Deep Learning (Spring 2020)

Project (Latest Instructions Update: March 11 2020)

The deadline for submission is Apr. 19.

Please send your

  • pdf

  • colab link with experiments/code

to (if you use a different email alias, your assignment may risk ending “lost” in my inbox).

Choose one topic from those presented below. If you wish to explore a different direction, send me a proposal by email.

Generative Adversarial Networks and Cycle-GAN

Generative Adversarial Networks are neural network architectures trained to produce a generative models for images, that is a sampling mechanism that allows you to produce images from a code. In this assignment, after a short bibliographical review in which you will summarize two papers: the DC-GAN and the Wasserstein GAN (ignore the “math-y” theoretical results, focus on the equations/definitions) papers, you will consider a more advanced architecture that combines two GANs and which can be used to “translate” images with different characteristics, the cycleGAN. I give you two choices: either use this detailed walk-through to an assignment, or do it yourselves. In both cases, and in order to keep things simple, I will ask you to translate from the MNIST dataset to the USPS dataset.
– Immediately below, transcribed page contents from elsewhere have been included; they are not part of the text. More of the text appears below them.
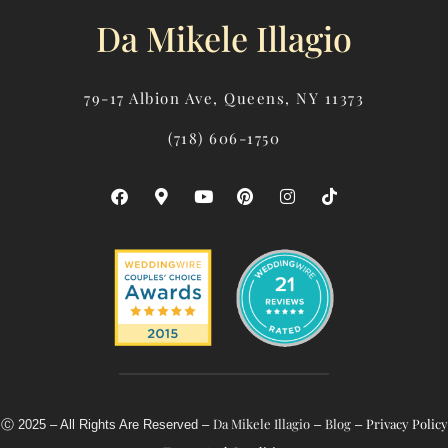
Da Mikele Illagio
79-17 Albion Ave, Queens, NY 11373
(718) 606-1750
F
M
Y
P
I
T
A
A
O
I
N
I
C
P
U
N
S
K
E
-
T
T
T
T
B
M
U
E
A
O
O
A
B
R
G
K
O
R
E
E
R
K
K
S
A
E
T
M
R
-
A
L
T
Da Mikele Illagio
Blog
Privacy Policy
Ⓒ 2025 – All Rights Are Reserved –
–
–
Automatic differentiation of optimization solutions

A common criticism formulated against deep learning is the lack of interpretability of “black-box” networks. The alternative that is often proposed is that of more classic statistical procedures which typically rely on specifying a simpler model (e.g. linear) and train it with convex solvers (e.g. least-squares, lasso).

However, an important feature of deep learning over “training with simple models with convex loss” is that they can be used end-to-end, that is all intermediate representations of data can be considered in a single data-processing pass, as opposed to fragmenting ML pipeline in well-posed but “broken” flow (e.g. do k-means, then PCA of those clusters, then linear regression).
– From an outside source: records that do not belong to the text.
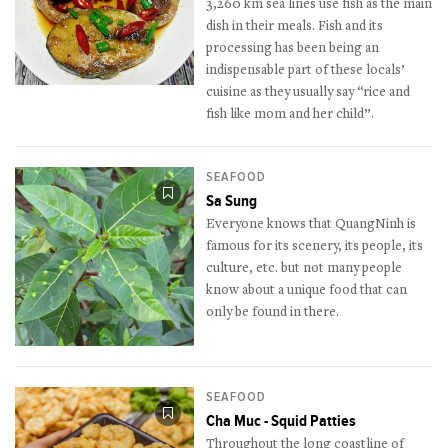
3,260 km sea lines use fish as the main
dish in their meals. Fish and its
processing has been being an
indispensable part of these locals’
cuisine as they usually say “rice and
fish like mom and her child”.
SEAFOOD
Sa Sung
Everyone knows that QuangNinh is
famous for its scenery, its people, its
culture, etc. but not many people
know about a unique food that can
only be found in there.
SEAFOOD
Cha Muc - Squid Patties
Throughout the long coastline of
There has been an important research effort in recent years to turn the output of these “well posed” convex solvers into solve implicit functions around solutions of convex programs to obtain Jacobians for lasso, quadratic programs, conic programs and disciplined convex problems. For discrete problems, SAT solvers, ranking problems and more generic mixed integer programs (also here) have been handled using various flavors of relaxations and smoothing.

In this assignment, I ask you to consider two of the papers described above, summarize them, and propose experimental results on a different dataset.